“Kidney cancer” covers a number of different tumour types. The most common kidney cancer type is clear cell renal cell carcinoma (often referred to as ccRCC). There are a variety of other less common kidney cancers including papillary renal cell carcinoma (types I and II), chromophobe renal cell carcinoma and others. There are also a variety of benign (non-cancerous) kidney tumours such as angiomyolipomas (AMLs), oncocytomas and others which often have to be differentiated from cancerous tumours.
The majority of kidney cancers diagnosed these days are as an incidental finding on an imaging study being performed for other reasons.
Imaging is the mainstay of kidney cancer diagnosis. This commonly involves ultrasound of the kidney and a CT scan (CT IVP). Occasionally a biopsy of the mass may be recommended to help diagnosis.
These different cancers can demonstrate a spectrum of behaviour from indolent (slow-growing and not immediately problematic), to very aggressive.
Localised kidney cancer is very curable; however, once a tumour has spread to other parts of the body, it is generally considered incurable. Depending on the type, size, location, age and general health of the patient and other factors, different treatment options exist.
Small renal mass
Small renal mass (SRM) is the term used to generally describe a kidney mass identified on imaging studies under the size of 4cm diameter. A majority of these will be small kidney cancers, however a proportion will be benign. The standard management for many of these tumours is an active surveillance protocol. This is very similar to the concept used in low risk prostate cancer and involves repeat imaging to determine the behaviour and growth of the mass, but not “miss the boat”.
Many of these will grow very slowly or not at all; however, should a mass grow more rapidly it may indicate a more aggressive behaviour and generally would trigger definitive treatment. Generally, the risk of spread of a kidney cancer <4cm in size is very small, and it is very safe to monitor in this way. In some older patients or those who are unfit for surgery due to other medical conditions, a watchful waiting protocol (again similar in concept to that used in prostate cancer) is used to monitor the patient but without a planned option to jump in and treat the tumour even if it behaves more aggressively.
If a tumour is larger than 4cm and/or demonstrating more aggressive features and the patient is fit, definitive treatment is generally recommended. The gold standard for management is surgery. This is performed as either a partial nephrectomy (removal of the mass but leaving the majority of the normal kidney behind) or radical nephrectomy (removal of the entire kidney). This surgery can be performed as an open operation, or minimal invasive (keyhole) surgery either as laparoscopic or robotic assisted.
Alternatives to surgery include tumour ablation via various different technologies e.g. Stereotactic Body Radiation Therapy (SBRT), Cryotherapy or Radiofrequency Ablation (RFA). While these are less invasive, they are generally considered secondary options for patients unfit for major surgery.

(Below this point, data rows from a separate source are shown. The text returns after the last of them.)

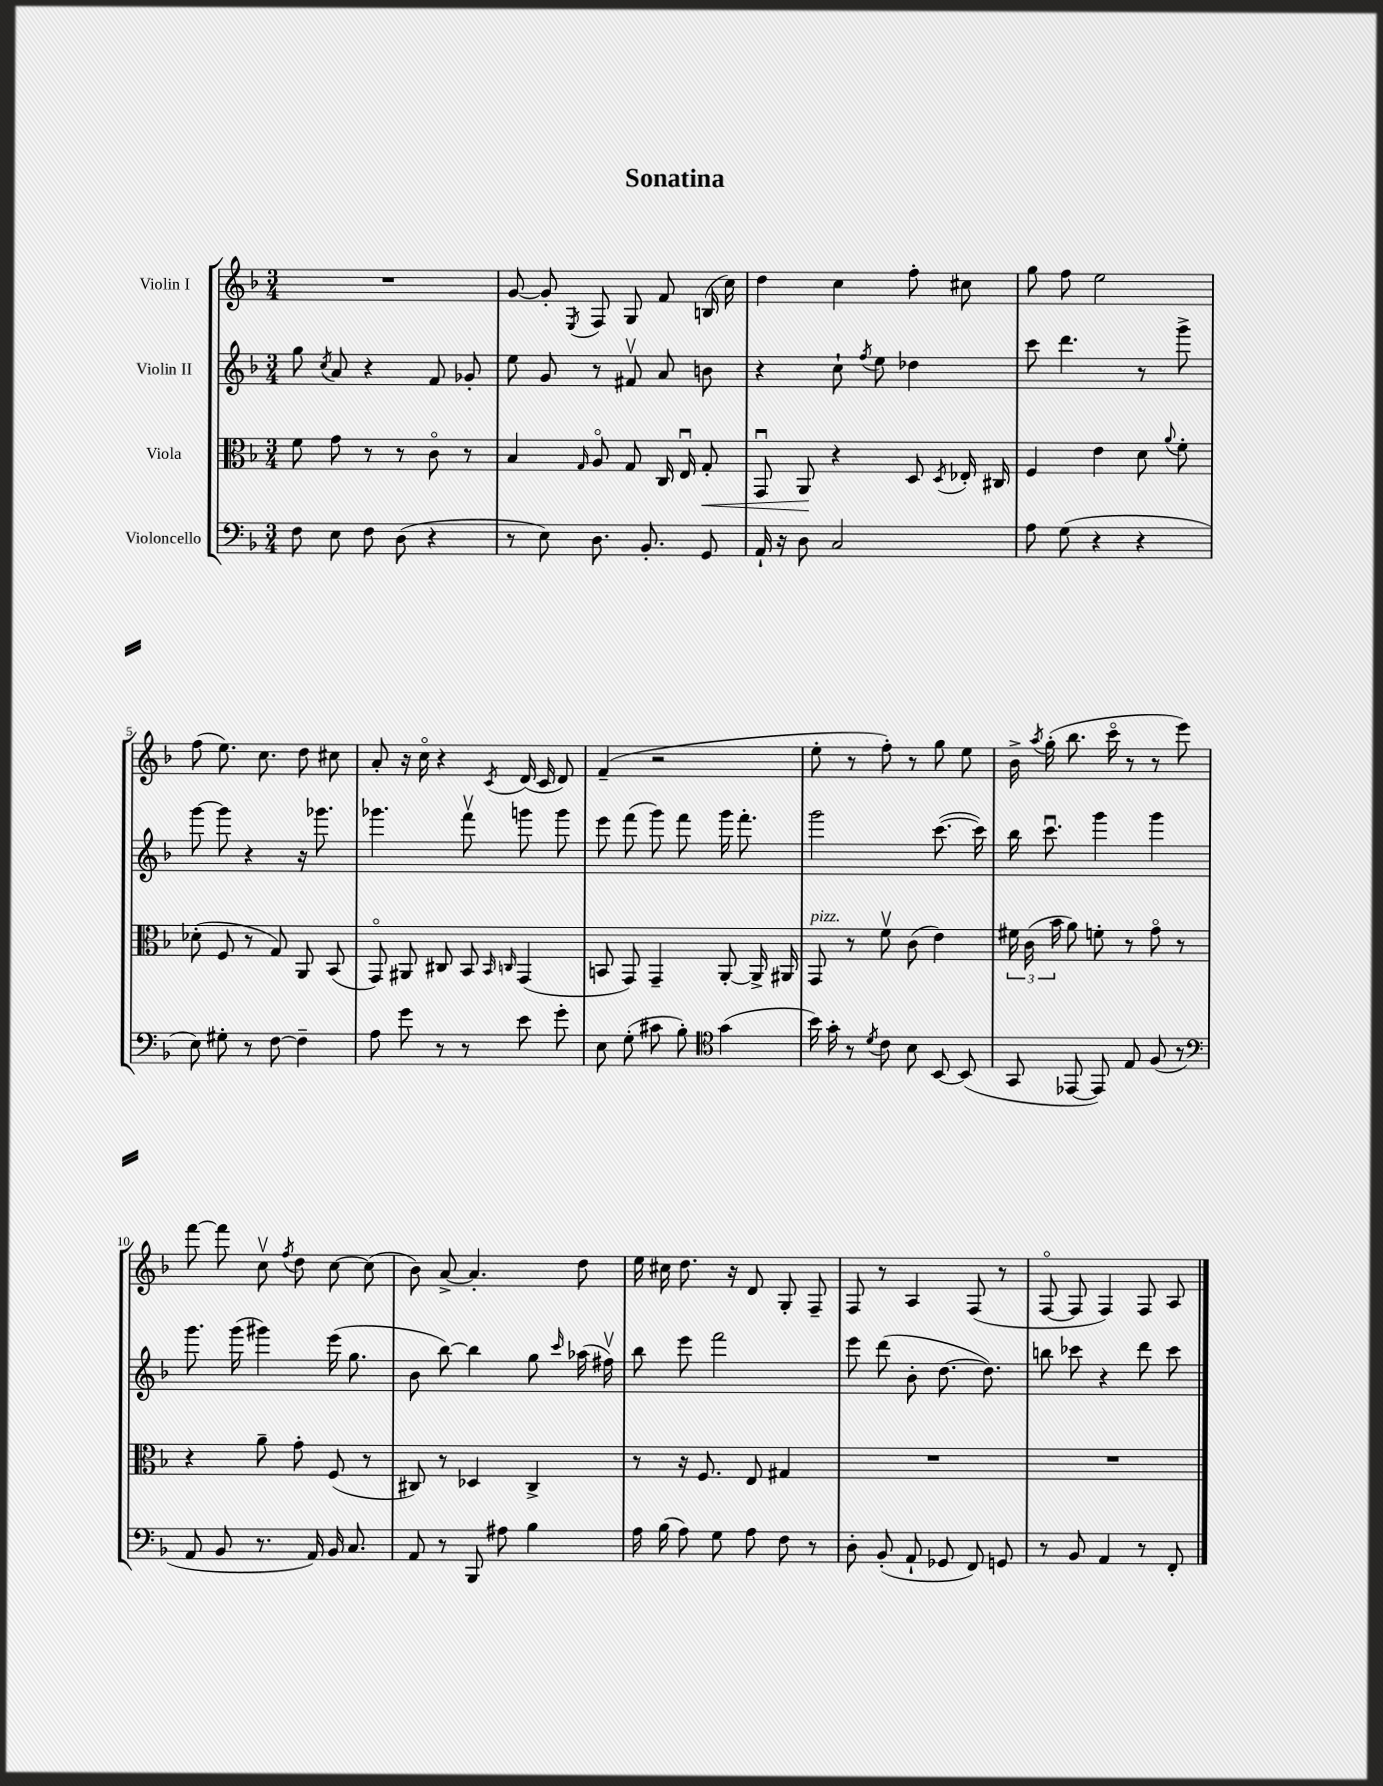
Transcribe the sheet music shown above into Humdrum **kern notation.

**kern	**kern	**kern	**kern
*staff4	*staff3	*staff2	*staff1
*clefF4	*clefC3	*clefG2	*clefG2
*k[b-]	*k[b-]	*k[b-]	*k[b-]
*M3/4	*M3/4	*M3/4	*M3/4
8F	8f	8gg	2.r
.	.	8qcc	.
8E	8g	8a	.
8F	8r	4r	.
(8D	8r	.	.
4r	8co	8f	.
.	8r	8g-'	.
=	=	=	=
8r	4B-	8ee	[8g
8E)	.	8g	8g']
.	16qqG	.	8qE
8.D	8Ao	8r	8F
.	8G	8f#v	8G
8.BB-'	.	.	.
.	16C	8a	8f
.	16Eu	.	.
8GG	8G'	8b	(16B
.	.	.	16cc)
=	=	=	=
16AA`	8GGu	4r	4dd
16r	.	.	.
8D	8AA	.	.
2C	4r	8cc`	4cc
.	.	8qff	.
.	.	8ee	.
.	8D	4dd-	8ff'
.	8qD	.	.
.	16E-'	.	8cc#
.	16C#	.	.
=	=	=	=
8A	4F	8ccc	8gg
(8G	.	4.ddd	8ff
4r	4e	.	2ee
4r	8d	8r	.
.	8qqa	.	.
.	8f'	8ggg^	.
=	=	=	=
8E)	(8d-'	[8ggg	(8ff
8G#'	8F	8ggg]	8.ee)
8r	8r	4r	.
.	.	.	8.cc
[8F	8G)	.	.
4F~]	8AA	16r	8dd
.	.	8.ggg-	.
.	(8BB-	.	8cc#
=	=	=	=
8A	8GGo)	4.ggg-	8a'
8g	8AA#	.	16r
.	.	.	16cco
8r	8C#	.	4r
8r	8BB-	8fffv	.
.	16qqBB-	.	.
.	16qqC	.	8qc
8e	(4GG	8ggg	(16d
.	.	.	16c
8g'	.	8ggg	8d)
=	=	=	=
8E	8BB	8eee	(4f~
(8G'	8GG)	(8fff	.
8c#	4GG~	8ggg)	2r
8B-')	.	8fff	.
*clefC4	*	*	*
(4g	[8AA'	16ggg	.
.	.	8.fff'	.
.	16AA^]	.	.
.	16AA#	.	.
=	=	=	=
16b-)	8GG	2ggg	8ee'
16g'	.	.	.
8r	8r	.	8r
8qd	.	.	.
8c	8fv	.	8ff')
8B-	(8c	.	8r
[8BB-	4e)	([8.ccc	8gg
(8BB-]	.	.	8ee
.	.	16ccc])	.
=	=	=	=
8GG	24f#	16bb-	16b-^
.	(24c	.	.
.	.	.	8qaa
.	.	8.cccu	(16gg'
.	24b-	.	.
[8EE-	8a)	.	8.bb-
8EE-])	8f'	4ggg	.
.	.	.	16ccco
8E	8r	.	8r
(8F	8go	4ggg	8r
8r	8r	.	8eee)
=	=	=	=
*clefF4	*	*	*
8AA	4r	8.ggg	[8fff
8BB-	.	.	8fff]
.	.	(16ggg	.
8.r	8a~	4ggg#)	8ccv
.	.	.	8qff
.	8g'	.	8dd
16AA)	.	.	.
16BB-	(8F	(16eee	[8cc
8.C	.	8.gg	.
.	8r	.	(8cc]
=	=	=	=
8AA	8C#)	8b-	8b-)
8r	8r	[8bb-)	[8a^
8BBB-	4D-	4bb-]	4.a']
8A#	.	.	.
4B-	4C#^	8gg	.
.	.	16qqccc	.
.	.	(16aa-	8dd
.	.	16ff#v)	.
=	=	=	=
16A	8r	8bb-	16ee
(16B-	.	.	16cc#
8A)	16r	8eee	8.dd
.	8.F	.	.
8G	.	2fff	.
.	.	.	16r
8A	8E	.	8d
8F	4G#	.	8G'
8r	.	.	8F~
=	=	=	=
8D'	2.r	8eee	8F
(8BB-'	.	(8ddd	8r
8AA`	.	8b-'	4A
8GG-	.	[8.dd	.
8FF)	.	.	(8F
.	.	8.dd])	.
8GG	.	.	8r
=	=	=	=
8r	2.r	8bb	[8Fo
8BB-	.	8ccc-	8F]
4AA	.	4r	4F)
8r	.	8ddd	8F
8FF'	.	8ccc-	8A
==	==	==	==
*-	*-	*-	*-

Prof Vela will discuss with you his recommended approach and why this is recommended in your individual case.
If a kidney cancer spreads outside of the kidney, various systemic or localised therapies may be recommended. This again depends on the type of tumour, the location and degree of tumour spread and the general fitness of the patient. In this setting Prof Vela will often involve other specialist team members from medical oncology and in some cases radiation oncology.
These tumours are much less common than the previously discussed cancers. Prof Vela has extensive training in treating all genitourinary cancer types including rare cancers such as these.